India is an energy hungry nation, with its energy consumption growth rate of 5.96% over last thirty years exceeding GDP growth of 5.7% over the same period compounded annually.
It has also become the fourth largest consumer of crude oil and natural gas in the world after USA, china and Russia in 2012-13.
Although the romanticism of calling India as world's fastest growing economy has shaken due to the present economic scenario, there is no denying that ours is still a strong economy, likely to pick up by the end of 12th five year plan.
So to support such growth rates, we are bound to consume more energy in order to produce more industrial output, increase the breadth of services sector and other energy incentive sectors.
With poverty alleviation, more people will fall in to middle class, consuming more energy than before in form of cooking gas, petrol, diesel and electricity.
India has importing crude oil of 105.96 Million Tons(MT) which is 70% of total crude oil requirements costing exchequer $ 144.3 billion and coal imports stood at 135 MT in the 2012-13 period adding to current account deficit(CAD) vows.
More than this statistics, depending on other countries for energy needs may prove to be dangerous in the long run. So to attain independence over energy resource, searching for alternatives is very essential.
The total installed capacity of power generation in India is 236.38 Giga watts which always failed to meet the peak hour demand. To meet the rising demands of the future, this capacity has to be increased by completing the presently under construction plants and by building new ones which can be carried out effectively by public-private partnership ventures which are both profit incentive and socialistic.
The policy bottle necks have to be cleared urgently to increase domestic production of energy. The recent coal scam which resulted in cancellation of coal block allocations and prohibition on coal mining at Goa and other parts of the country over environmental issues, stalled production of oil and natural gas at KG-D6 block in Andhra Pradesh due to alleged conflict of interests between Reliance industries and government of India over pricing and tremendous agitation against Kudankulam nuclear power plant etc are hurting India's chances en route to achieving energy security. Government has to take decisive action to resume the production and also invest in exploration and development of reserves of other energy sources.

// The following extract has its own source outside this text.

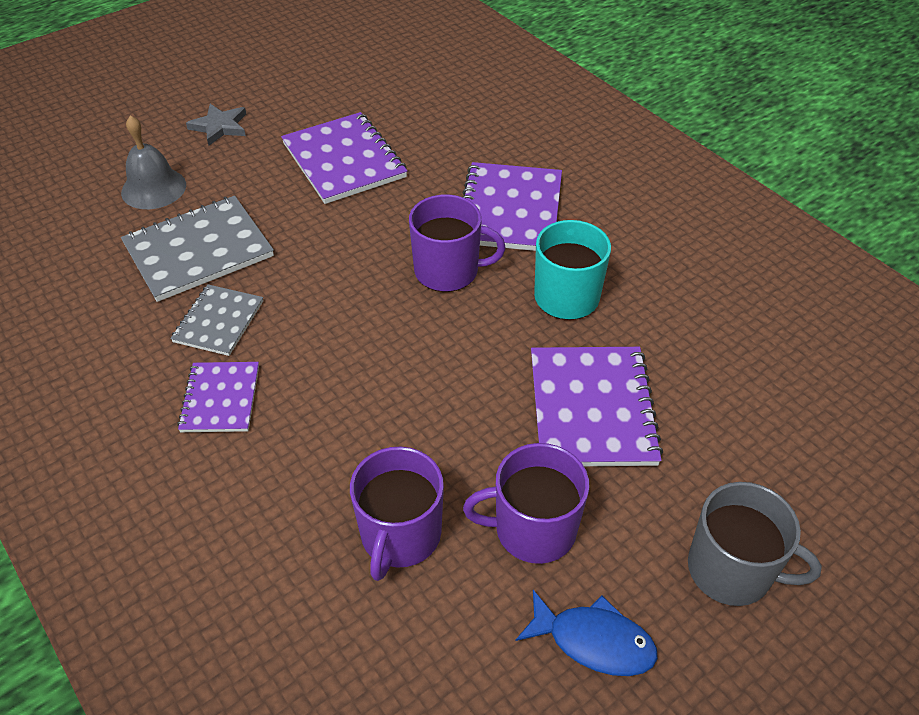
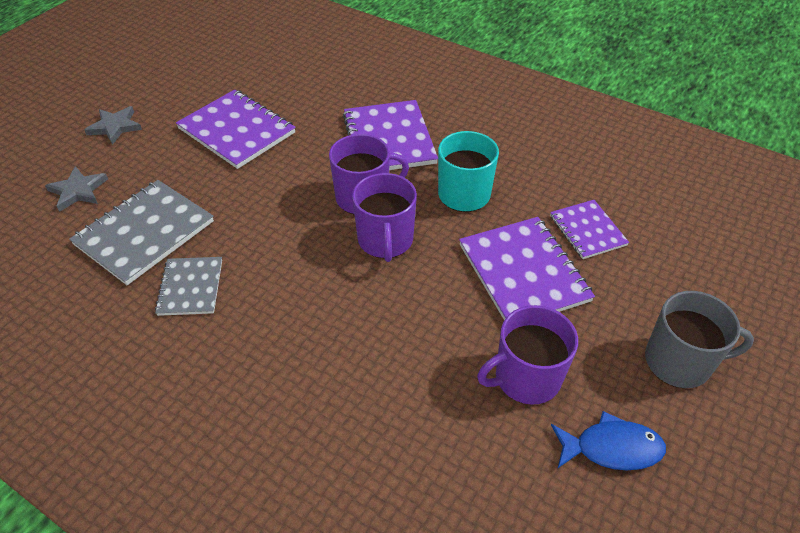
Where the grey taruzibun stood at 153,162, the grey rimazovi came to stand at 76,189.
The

Government should also develop state-of-art public transportation system, discouraging personal vehicles which will prevent India from depending on foreign countries for crude oil and petroleum and save a huge imports bill.
NEW PROMISING VENTURES
With raising environmental concerns over climatic changes and also due to the mortal nature of coal, crude oil and natural gas reserves, India has to look towards other less-harvested and clean sources of energy like solar, wind, shale gas and bio fuel.
Presently solar, wind, bio fuel along with hydro electricity contributes 2% to India's electricity basket. As per the data of central statistical office the potential of these clean sources is 89774MW as of March 2012.
India's diverse landscape with high altitude and hot tropical regions provides the physical potential for harnessing wind and solar energies, so governments should invest in developing the technology and infrastructure to harness it.
India is found to have good shale gas reservoirs of around 38 trillion cubic feet (tcf) as per US energy information administration across Gangetic plane, Assam, Rajasthan and other coastal parts.
The US has already mastered the technology of shale gas production and replaced its depleting conventional natural gas resources (LPG) with shale gas. India having a good bilateral agreement with US in shale gas production should look forward to attain energy security needs in the next few years.
The share of nuclear energy is 1% in our energy basket with 7 operating plants. With Indo-US nuclear pact in its last stages of 'acceptable clause settlement,' nuclear energy option can be pushed further between in cooperation with the two countries. However, before doing that administrators should answer the safety concerns of local people while pushing for more nuclear plants.
India should devolve more authority to AERB (Atomic Energy Regulatory Board) and make it a statutory body to ensure no conflict of interest between AERB and department of Atomic Energy (DAE) arises and it ensure the increase in nuclear power production and enforcing safety measures.
Biomass potential in the country is around 17538 MW whereas installed capacity is only 3135.33 MW, by developing better infrastructure for collecting and processing organic waste would surely ensure green energy notion.
Government's pro-activeness in investing and encouraging the alternative energy industries and allaying fears of people on environment and safety issues, mixed with the responsibility of citizens to minimize the wastage of energy will definitely lead to the energy independence of India.